• [Your task]: Using the data beneath, show every line that includes the word "drowning".

• [Stored data]:
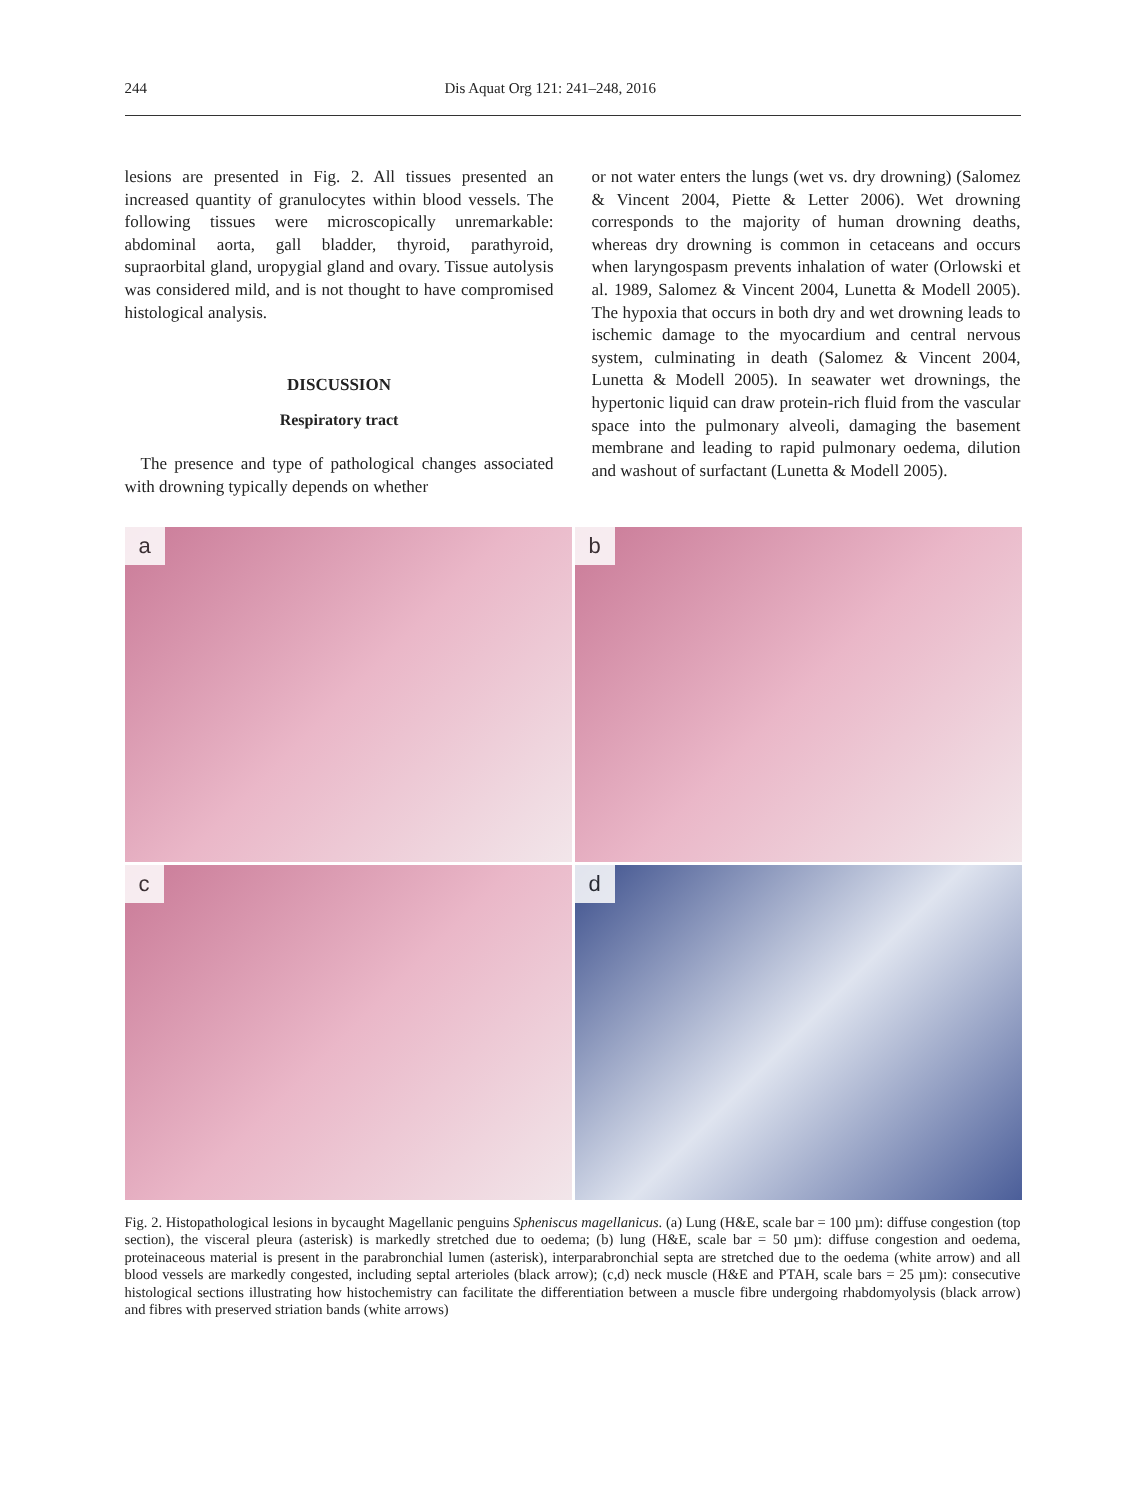244 Dis Aquat Org 121: 241–248, 2016
lesions are presented in Fig. 2. All tissues presented an increased quantity of granulocytes within blood vessels. The following tissues were microscopically unremarkable: abdominal aorta, gall bladder, thyroid, parathyroid, supraorbital gland, uropygial gland and ovary. Tissue autolysis was considered mild, and is not thought to have compromised histological analysis.
DISCUSSION
Respiratory tract
The presence and type of pathological changes associated with drowning typically depends on whether
or not water enters the lungs (wet vs. dry drowning) (Salomez & Vincent 2004, Piette & Letter 2006). Wet drowning corresponds to the majority of human drowning deaths, whereas dry drowning is common in cetaceans and occurs when laryngospasm prevents inhalation of water (Orlowski et al. 1989, Salomez & Vincent 2004, Lunetta & Modell 2005). The hypoxia that occurs in both dry and wet drowning leads to ischemic damage to the myocardium and central nervous system, culminating in death (Salomez & Vincent 2004, Lunetta & Modell 2005). In seawater wet drownings, the hypertonic liquid can draw protein-rich fluid from the vascular space into the pulmonary alveoli, damaging the basement membrane and leading to rapid pulmonary oedema, dilution and washout of surfactant (Lunetta & Modell 2005).
a
b
c
d
Fig. 2. Histopathological lesions in bycaught Magellanic penguins Spheniscus magellanicus. (a) Lung (H&E, scale bar = 100 µm): diffuse congestion (top section), the visceral pleura (asterisk) is markedly stretched due to oedema; (b) lung (H&E, scale bar = 50 µm): diffuse congestion and oedema, proteinaceous material is present in the parabronchial lumen (asterisk), interparabronchial septa are stretched due to the oedema (white arrow) and all blood vessels are markedly congested, including septal arterioles (black arrow); (c,d) neck muscle (H&E and PTAH, scale bars = 25 µm): consecutive histological sections illustrating how histochemistry can facilitate the differentiation between a muscle fibre undergoing rhabdomyolysis (black arrow) and fibres with preserved striation bands (white arrows)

• [Written response]:
The presence and type of pathological changes associated with drowning typically depends on whether
or not water enters the lungs (wet vs. dry drowning) (Salomez & Vincent 2004, Piette & Letter 2006). Wet drowning corresponds to the majority of human drowning deaths, whereas dry drowning is common in cetaceans and occurs when laryngospasm prevents inhalation of water (Orlowski et al. 1989, Salomez & Vincent 2004, Lunetta & Modell 2005). The hypoxia that occurs in both dry and wet drowning leads to ischemic damage to the myocardium and central nervous system, culminating in death (Salomez & Vincent 2004, Lunetta & Modell 2005). In seawater wet drownings, the hypertonic liquid can draw protein-rich fluid from the vascular space into the pulmonary alveoli, damaging the basement membrane and leading to rapid pulmonary oedema, dilution and washout of surfactant (Lunetta & Modell 2005).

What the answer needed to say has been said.